Add Matt Lauer, host of NBC's "Today" show, to the list of celebrities who are taking a stand against plastic bags. According to the Business & Media Institute Web site, Lauer "pestered shoppers at a Manhattan grocery store for the last installment of the “Today Goes Green” series on January 25."
“Paper or plastic? Turns out the right answer should be neither,” Lauer said, adding that Americans dispose of 100 billion plastic bags every year. “And where does it all go? Everywhere. Just about every piece of plastic we’ve every used still exists, clogging up landfills, spilling over the landscape for washing out to sea.”“I’m on the prowl for victims, converts in our growing movement,” Lauer said while roaming the aisles of an upscale Food Emporium store in the Bridgemarket neighborhood of New York City. He stopped shoppers to ask questions like, “Do you have any idea how many plastic bags you accumulate in the average month?”
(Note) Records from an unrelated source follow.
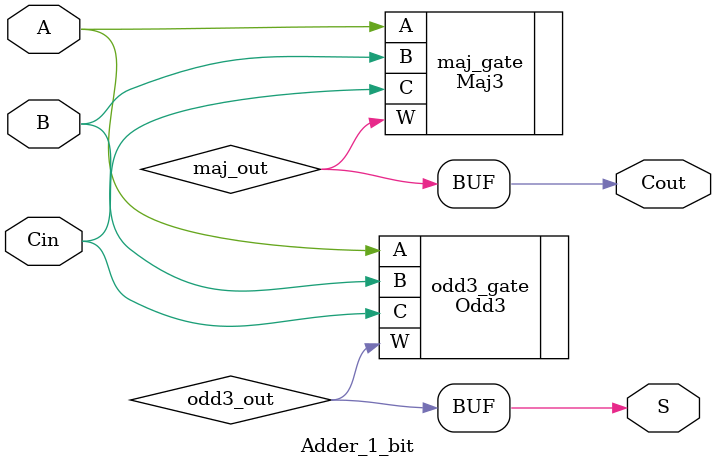
<source format=v>
module Adder_1_bit (
    input wire A, B, Cin,       // Three inputs: A, B, and Cin (carry-in)
    output wire S, Cout         // Outputs: S (sum) and Cout (carry-out)
);

    wire maj_out, odd3_out;     // Internal signals for Majority and Odd3 outputs

    // Majority gate to calculate Cout (majority of A, B, and Cin)
    Maj3 maj_gate (
        .W(maj_out),            // Connect to the output of Majority gate
        .A(A),
        .B(B),
        .C(Cin)
    );

    // Odd3 gate to calculate S (3-input XOR for sum)
    Odd3 odd3_gate (
        .W(odd3_out),           // Connect to the output of Odd3 (3-input XOR)
        .A(A),
        .B(B),
        .C(Cin)
    );

    assign S = odd3_out;        // Sum output
    assign Cout = maj_out;      // Carry-out output

endmodule


</source>
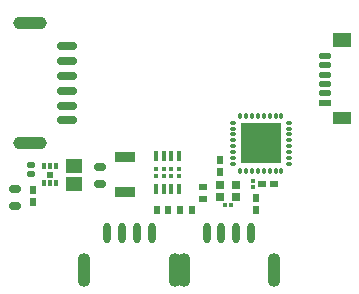
<source format=gtp>
G04*
G04 #@! TF.GenerationSoftware,Altium Limited,Altium Designer,18.0.8 (490)*
G04*
G04 Layer_Color=8421504*
%FSLAX44Y44*%
%MOMM*%
G71*
G01*
G75*
%ADD73R,0.4500X0.4500*%
%ADD74R,0.4500X0.4500*%
%ADD75R,0.4500X0.4500*%
%ADD76R,0.3508X0.9008*%
G04:AMPARAMS|DCode=77|XSize=0.6604mm|YSize=1.7526mm|CornerRadius=0.3302mm|HoleSize=0mm|Usage=FLASHONLY|Rotation=0.000|XOffset=0mm|YOffset=0mm|HoleType=Round|Shape=RoundedRectangle|*
%AMROUNDEDRECTD77*
21,1,0.6604,1.0922,0,0,0.0*
21,1,0.0000,1.7526,0,0,0.0*
1,1,0.6604,0.0000,-0.5461*
1,1,0.6604,0.0000,-0.5461*
1,1,0.6604,0.0000,0.5461*
1,1,0.6604,0.0000,0.5461*
%
%ADD77ROUNDEDRECTD77*%
G04:AMPARAMS|DCode=78|XSize=2.8702mm|YSize=1.0668mm|CornerRadius=0.5334mm|HoleSize=0mm|Usage=FLASHONLY|Rotation=90.000|XOffset=0mm|YOffset=0mm|HoleType=Round|Shape=RoundedRectangle|*
%AMROUNDEDRECTD78*
21,1,2.8702,0.0000,0,0,90.0*
21,1,1.8034,1.0668,0,0,90.0*
1,1,1.0668,0.0000,0.9017*
1,1,1.0668,0.0000,-0.9017*
1,1,1.0668,0.0000,-0.9017*
1,1,1.0668,0.0000,0.9017*
%
%ADD78ROUNDEDRECTD78*%
%ADD79R,0.5508X0.6508*%
%ADD80R,0.6508X0.5508*%
%ADD81R,0.8008X0.6508*%
G04:AMPARAMS|DCode=82|XSize=0.3708mm|YSize=0.4108mm|CornerRadius=0.1054mm|HoleSize=0mm|Usage=FLASHONLY|Rotation=90.000|XOffset=0mm|YOffset=0mm|HoleType=Round|Shape=RoundedRectangle|*
%AMROUNDEDRECTD82*
21,1,0.3708,0.2000,0,0,90.0*
21,1,0.1600,0.4108,0,0,90.0*
1,1,0.2108,0.1000,0.0800*
1,1,0.2108,0.1000,-0.0800*
1,1,0.2108,-0.1000,-0.0800*
1,1,0.2108,-0.1000,0.0800*
%
%ADD82ROUNDEDRECTD82*%
G04:AMPARAMS|DCode=83|XSize=0.3708mm|YSize=0.4108mm|CornerRadius=0.1054mm|HoleSize=0mm|Usage=FLASHONLY|Rotation=0.000|XOffset=0mm|YOffset=0mm|HoleType=Round|Shape=RoundedRectangle|*
%AMROUNDEDRECTD83*
21,1,0.3708,0.2000,0,0,0.0*
21,1,0.1600,0.4108,0,0,0.0*
1,1,0.2108,0.0800,-0.1000*
1,1,0.2108,-0.0800,-0.1000*
1,1,0.2108,-0.0800,0.1000*
1,1,0.2108,0.0800,0.1000*
%
%ADD83ROUNDEDRECTD83*%
%ADD84R,1.5508X1.0508*%
%ADD85R,1.0508X0.5508*%
G04:AMPARAMS|DCode=86|XSize=0.5508mm|YSize=1.0508mm|CornerRadius=0.2754mm|HoleSize=0mm|Usage=FLASHONLY|Rotation=270.000|XOffset=0mm|YOffset=0mm|HoleType=Round|Shape=RoundedRectangle|*
%AMROUNDEDRECTD86*
21,1,0.5508,0.5000,0,0,270.0*
21,1,0.0000,1.0508,0,0,270.0*
1,1,0.5508,-0.2500,0.0000*
1,1,0.5508,-0.2500,0.0000*
1,1,0.5508,0.2500,0.0000*
1,1,0.5508,0.2500,0.0000*
%
%ADD86ROUNDEDRECTD86*%
%ADD87R,1.5508X1.2508*%
%ADD88R,0.5588X0.6604*%
%ADD89R,0.6604X0.5588*%
G04:AMPARAMS|DCode=90|XSize=0.6604mm|YSize=0.9652mm|CornerRadius=0.1778mm|HoleSize=0mm|Usage=FLASHONLY|Rotation=270.000|XOffset=0mm|YOffset=0mm|HoleType=Round|Shape=RoundedRectangle|*
%AMROUNDEDRECTD90*
21,1,0.6604,0.6096,0,0,270.0*
21,1,0.3048,0.9652,0,0,270.0*
1,1,0.3556,-0.3048,-0.1524*
1,1,0.3556,-0.3048,0.1524*
1,1,0.3556,0.3048,0.1524*
1,1,0.3556,0.3048,-0.1524*
%
%ADD90ROUNDEDRECTD90*%
%ADD91R,1.4508X1.1508*%
G04:AMPARAMS|DCode=92|XSize=0.5588mm|YSize=0.6604mm|CornerRadius=0.1524mm|HoleSize=0mm|Usage=FLASHONLY|Rotation=270.000|XOffset=0mm|YOffset=0mm|HoleType=Round|Shape=RoundedRectangle|*
%AMROUNDEDRECTD92*
21,1,0.5588,0.3556,0,0,270.0*
21,1,0.2540,0.6604,0,0,270.0*
1,1,0.3048,-0.1778,-0.1270*
1,1,0.3048,-0.1778,0.1270*
1,1,0.3048,0.1778,0.1270*
1,1,0.3048,0.1778,-0.1270*
%
%ADD92ROUNDEDRECTD92*%
%ADD93R,0.5588X0.5588*%
%ADD94R,0.3048X0.6096*%
%ADD95R,1.6510X0.9652*%
%ADD96R,3.5008X3.5008*%
%ADD97O,0.6508X0.3508*%
%ADD98O,0.3508X0.6508*%
G04:AMPARAMS|DCode=99|XSize=0.6604mm|YSize=1.7526mm|CornerRadius=0.3302mm|HoleSize=0mm|Usage=FLASHONLY|Rotation=270.000|XOffset=0mm|YOffset=0mm|HoleType=Round|Shape=RoundedRectangle|*
%AMROUNDEDRECTD99*
21,1,0.6604,1.0922,0,0,270.0*
21,1,0.0000,1.7526,0,0,270.0*
1,1,0.6604,-0.5461,0.0000*
1,1,0.6604,-0.5461,0.0000*
1,1,0.6604,0.5461,0.0000*
1,1,0.6604,0.5461,0.0000*
%
%ADD99ROUNDEDRECTD99*%
G04:AMPARAMS|DCode=100|XSize=2.8702mm|YSize=1.0668mm|CornerRadius=0.5334mm|HoleSize=0mm|Usage=FLASHONLY|Rotation=0.000|XOffset=0mm|YOffset=0mm|HoleType=Round|Shape=RoundedRectangle|*
%AMROUNDEDRECTD100*
21,1,2.8702,0.0000,0,0,0.0*
21,1,1.8034,1.0668,0,0,0.0*
1,1,1.0668,0.9017,0.0000*
1,1,1.0668,-0.9017,0.0000*
1,1,1.0668,-0.9017,0.0000*
1,1,1.0668,0.9017,0.0000*
%
%ADD100ROUNDEDRECTD100*%
D73*
X966500Y1554050D02*
D03*
X953500Y1547551D02*
D03*
D74*
X960000Y1554050D02*
D03*
X947000D02*
D03*
D75*
X953500Y1554050D02*
D03*
X966500Y1547550D02*
D03*
X960000D02*
D03*
X947000Y1547550D02*
D03*
D76*
X966500Y1565000D02*
D03*
X960000Y1565000D02*
D03*
X953500Y1565000D02*
D03*
X947000D02*
D03*
X966500Y1536600D02*
D03*
X960000D02*
D03*
X953500D02*
D03*
X947000D02*
D03*
D77*
X943250Y1499750D02*
D03*
X930750D02*
D03*
X918150D02*
D03*
X905704D02*
D03*
X1027500Y1499750D02*
D03*
X1015000D02*
D03*
X1002400D02*
D03*
X989954D02*
D03*
D78*
X962750Y1468250D02*
D03*
X886146D02*
D03*
X1047000Y1468250D02*
D03*
X970396D02*
D03*
D79*
X1032000Y1529250D02*
D03*
Y1519250D02*
D03*
X1001250Y1561500D02*
D03*
Y1551500D02*
D03*
X842500Y1535750D02*
D03*
Y1525750D02*
D03*
D80*
X1046750Y1541000D02*
D03*
X1036750D02*
D03*
D81*
X1015000Y1540500D02*
D03*
X1015000Y1530500D02*
D03*
X1001500Y1540500D02*
D03*
X1001500Y1530500D02*
D03*
D82*
X1029000Y1543800D02*
D03*
X1029000Y1538200D02*
D03*
D83*
X1010800Y1523000D02*
D03*
X1005200Y1523000D02*
D03*
D84*
X1104398Y1596750D02*
D03*
D85*
X1090250Y1609750D02*
D03*
D86*
X1090250Y1617750D02*
D03*
X1090250Y1625750D02*
D03*
Y1633750D02*
D03*
Y1641750D02*
D03*
Y1649750D02*
D03*
D87*
X1104398Y1662750D02*
D03*
D88*
X947500Y1519000D02*
D03*
X957580Y1519000D02*
D03*
X967500Y1519250D02*
D03*
X977580D02*
D03*
D89*
X987000Y1528500D02*
D03*
Y1538580D02*
D03*
D90*
X899500Y1541500D02*
D03*
Y1555500D02*
D03*
X827250Y1536750D02*
D03*
Y1522750D02*
D03*
D91*
X878000Y1541250D02*
D03*
X878000Y1556250D02*
D03*
D92*
X841500Y1557250D02*
D03*
Y1549250D02*
D03*
D93*
X857500Y1549000D02*
D03*
D94*
X852500Y1556366D02*
D03*
X857500Y1556366D02*
D03*
X862580D02*
D03*
Y1541700D02*
D03*
X857500Y1541700D02*
D03*
X852500Y1541700D02*
D03*
D95*
X920500Y1534518D02*
D03*
Y1563750D02*
D03*
D96*
X1035724Y1575550D02*
D03*
D97*
X1012224Y1558050D02*
D03*
Y1563050D02*
D03*
Y1568050D02*
D03*
Y1573050D02*
D03*
Y1578050D02*
D03*
Y1583050D02*
D03*
Y1588050D02*
D03*
Y1593050D02*
D03*
X1059224D02*
D03*
Y1588050D02*
D03*
Y1583050D02*
D03*
X1059224Y1578050D02*
D03*
X1059224Y1573050D02*
D03*
Y1568050D02*
D03*
Y1563050D02*
D03*
Y1558050D02*
D03*
D98*
X1018224Y1599050D02*
D03*
X1023224D02*
D03*
X1028224D02*
D03*
X1033224D02*
D03*
X1038224D02*
D03*
X1043224D02*
D03*
X1048224D02*
D03*
X1053224D02*
D03*
Y1552050D02*
D03*
X1048224D02*
D03*
X1043224D02*
D03*
X1038224D02*
D03*
X1033224D02*
D03*
X1028224D02*
D03*
X1023224D02*
D03*
X1018224D02*
D03*
D99*
X872000Y1595000D02*
D03*
Y1607500D02*
D03*
Y1620000D02*
D03*
X872000Y1632600D02*
D03*
X872000Y1645046D02*
D03*
Y1657746D02*
D03*
D100*
X840500Y1575500D02*
D03*
X840500Y1677050D02*
D03*
M02*

</source>
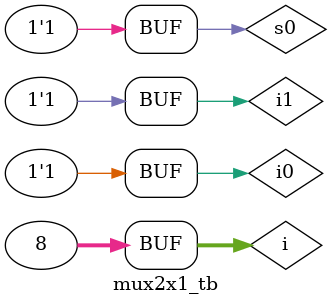
<source format=v>
module mux2x1_tb();
	reg i0,i1,s0;
	wire out;
    integer i;
mux2x1 dut(i0,i1,s0,out);
  initial begin
    for(i=0;i<8;i=i+1)
      begin
        {s0,i0,i1} = i;
        #10;
      end
  end
endmodule
</source>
According to the report, Lauer was mostly encouraging shoppers to use reusable totes instead of paper or plastic. He told one that "If you think that we throw away a hundred billion plastic a year, it’s like taking 12 million barrels of oil and dumping it down the drain."
The Business & Media Institute report -- the group says its mission is to "audit the media's coverage of the free enterprise system ... to bring balance to economic reporting and to promote fair portrayal of the business community in the media" -- notes that "...the United States imported more than 10 million barrels of crude oil per day in 2006. Even if Lauer's figure is accurate, plastic bags account for only 0.32 percent of the oil imported into the United States every year."
Much of the mainstream media clearly is embracing the "use less stuff" movement, which in large part seems to be a "use less plastics" movement. Are consumers following their lead? And how will it impact plastics product manufacturers?